Anderzijds moet ook worden opgemerkt dat de meerderheid van de geanalyseerde sputa met lymfocytose vergezeld gingen van lipofagen. Dit feit kan worden verklaard door de fysiologische aantasting van de gastro-intestinale mucosa door de ziekte zelf, die de microaspiratie van maaginhoud naar de bronchiale boom zou bevorderen,6 of eerder wijst het eenvoudig op een grotere degradatie van de lokale kliercelvernietiging.

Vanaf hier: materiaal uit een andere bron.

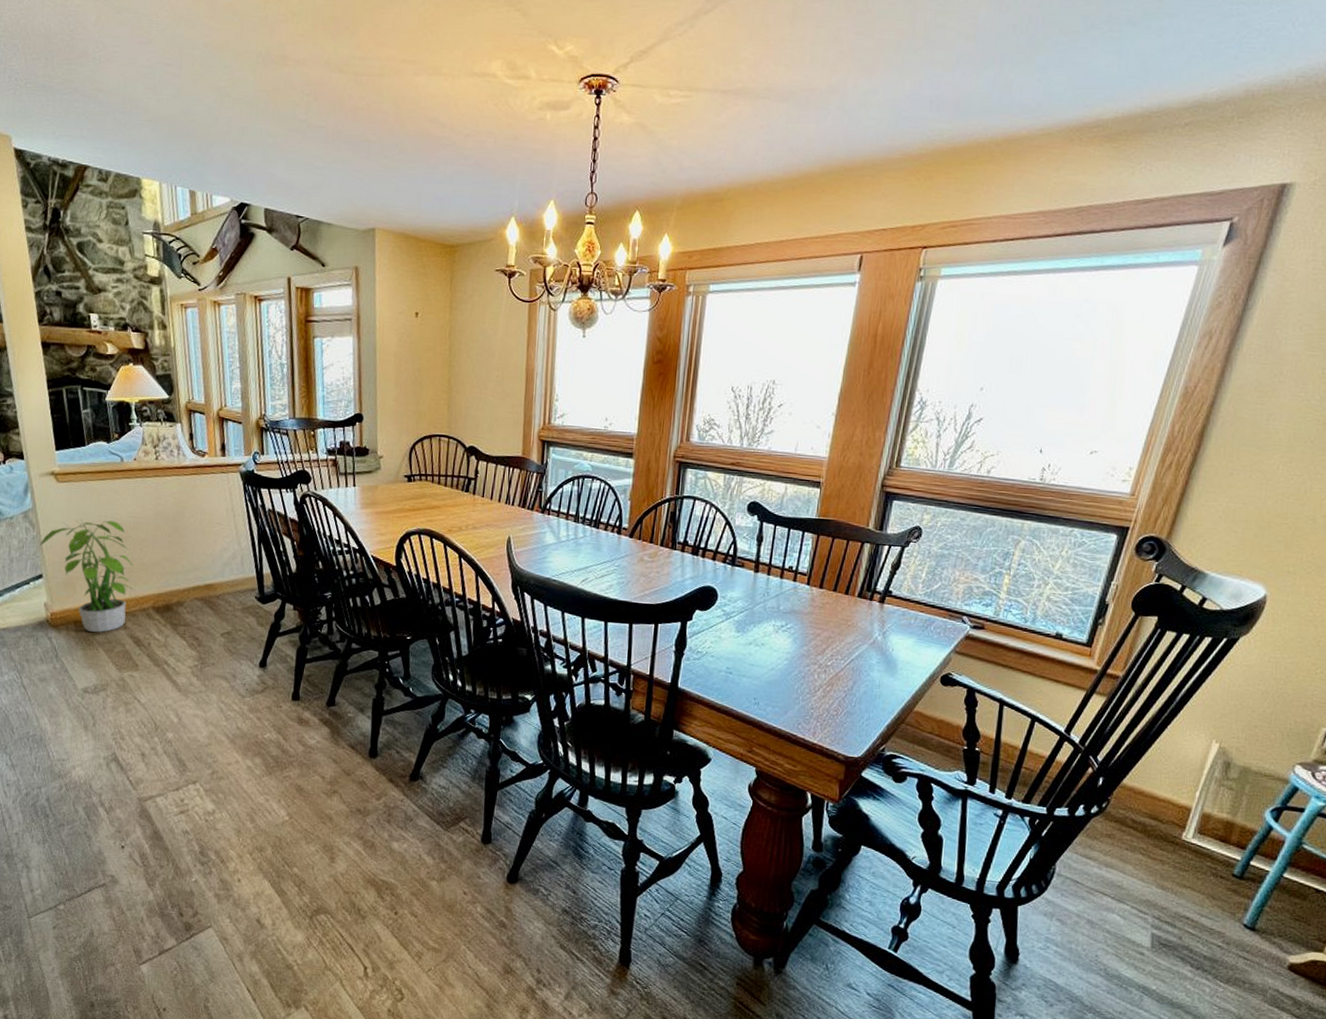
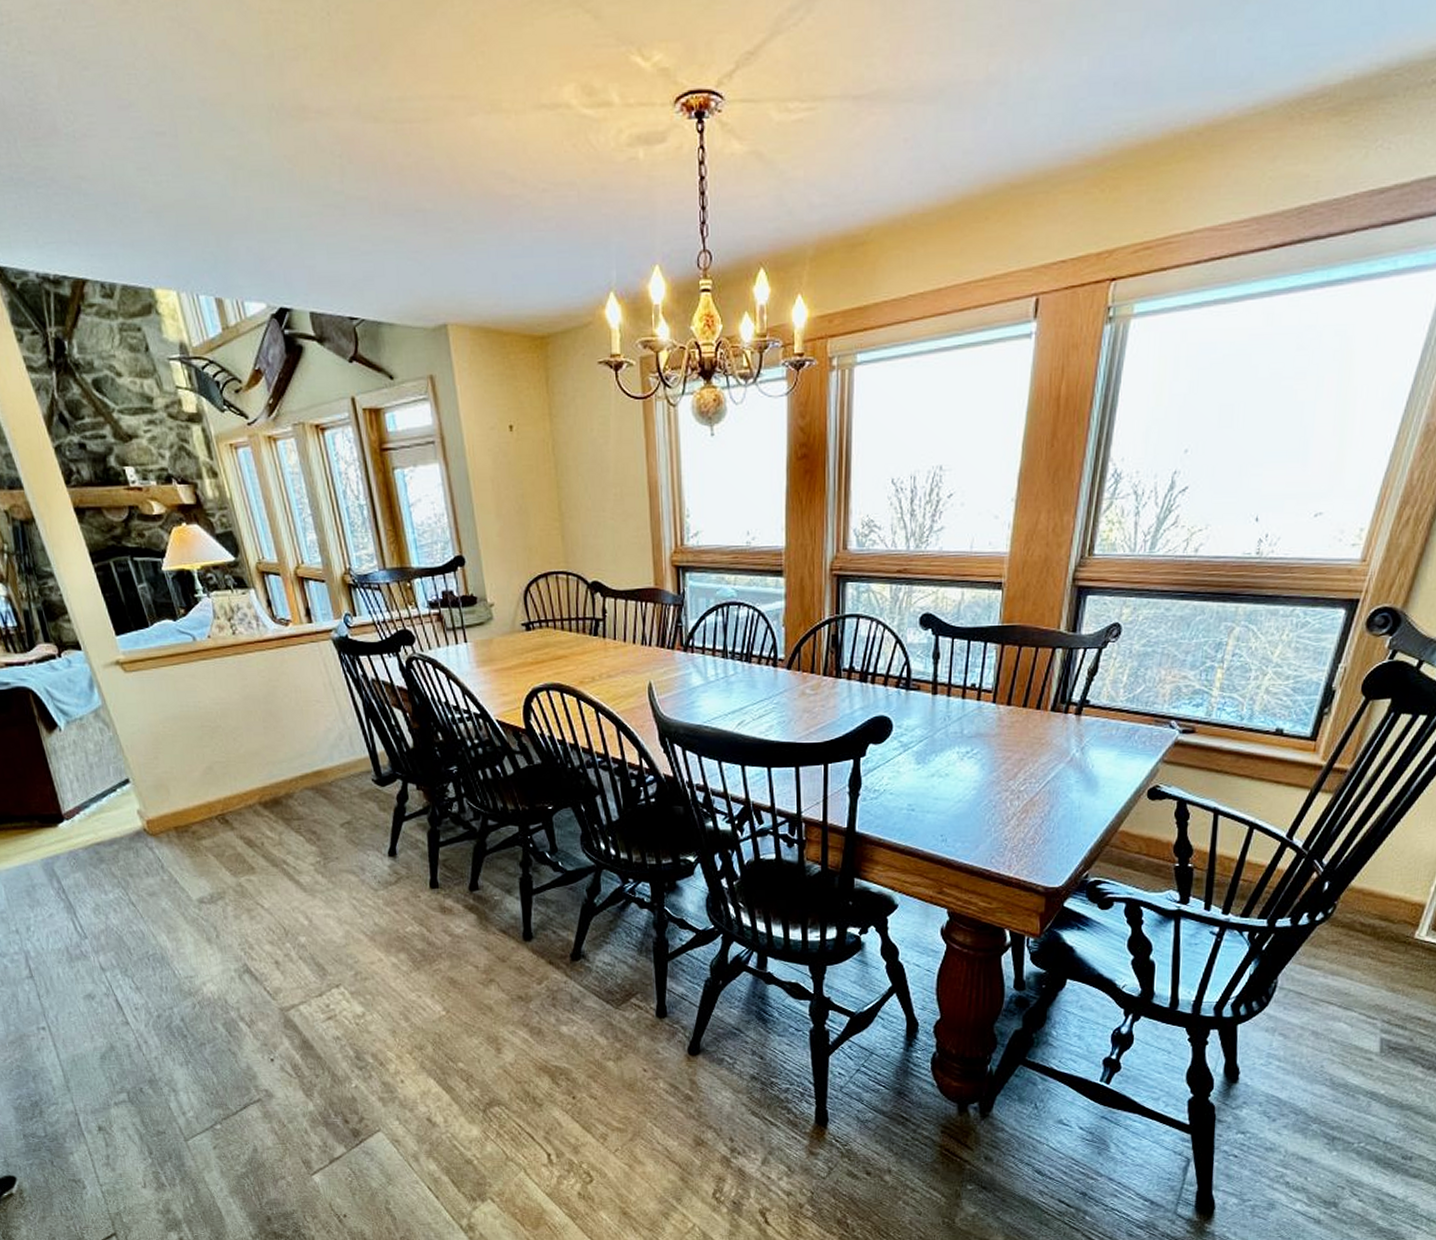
potted plant: present [38,518,134,633] -> none [118,710,235,837]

In onze studie kon de aanwezigheid van gastro-oesofageale reflux niet worden bevestigd door de oesofageale pH, hoewel dit feit reeds werd gepubliceerd bij pSS.6

In deze studie kunnen de volgende beperkingen in aanmerking worden genomen. Ten eerste, hoewel men zou kunnen stellen dat er een systematisch verschijnen van lymfocytose in het bronchiaal monster na verneveling was, afhankelijk van het inductietijdstip, zou dit alle proefpersonen die hetzelfde inductieprotocol ondergingen in gelijke mate treffen en had dit bij alle proefpersonen moeten worden aangetroffen en niet bij slechts enkele. Niettemin is het, hoewel zeer onwaarschijnlijk, niet mogelijk om een gedeeltelijke rekrutering van lymfocyten afhankelijk van het tijdstip en als een effect van de inductie volledig uit te sluiten.24

In onze studie konden we het effect van systemische of geïnhaleerde medicatie die de patiënten kregen niet controleren, aangezien deze zeer heterogeen was; daarom werd de invloed ervan op de interpretatie van de duur van de hoest, lymfocytose in sputum en methacholine niet geëvalueerd.

Concluderend kunnen we stellen dat ademhalingssymptomen (schrapen van de keel, hoest en dyspneu) frequent voorkomen bij pSS, hoewel hun relatie met bronchiale hyperresponsiviteit en luchtwegontsteking wisselend is. De lymfocytose van de luchtwegen is de meest constante pathologische ontstekingsbevinding, die waarschijnlijk meer dan een syndroom de ademhalingsaandoening van de systemische ziekte van Sjögren definieert. Geïnduceerd sputum is een nuttig instrument bij de evaluatie van de bronchiale affectatie van pSS.

Conflict of Interest

De auteurs verklaren dat zij geen belangenconflict hebben.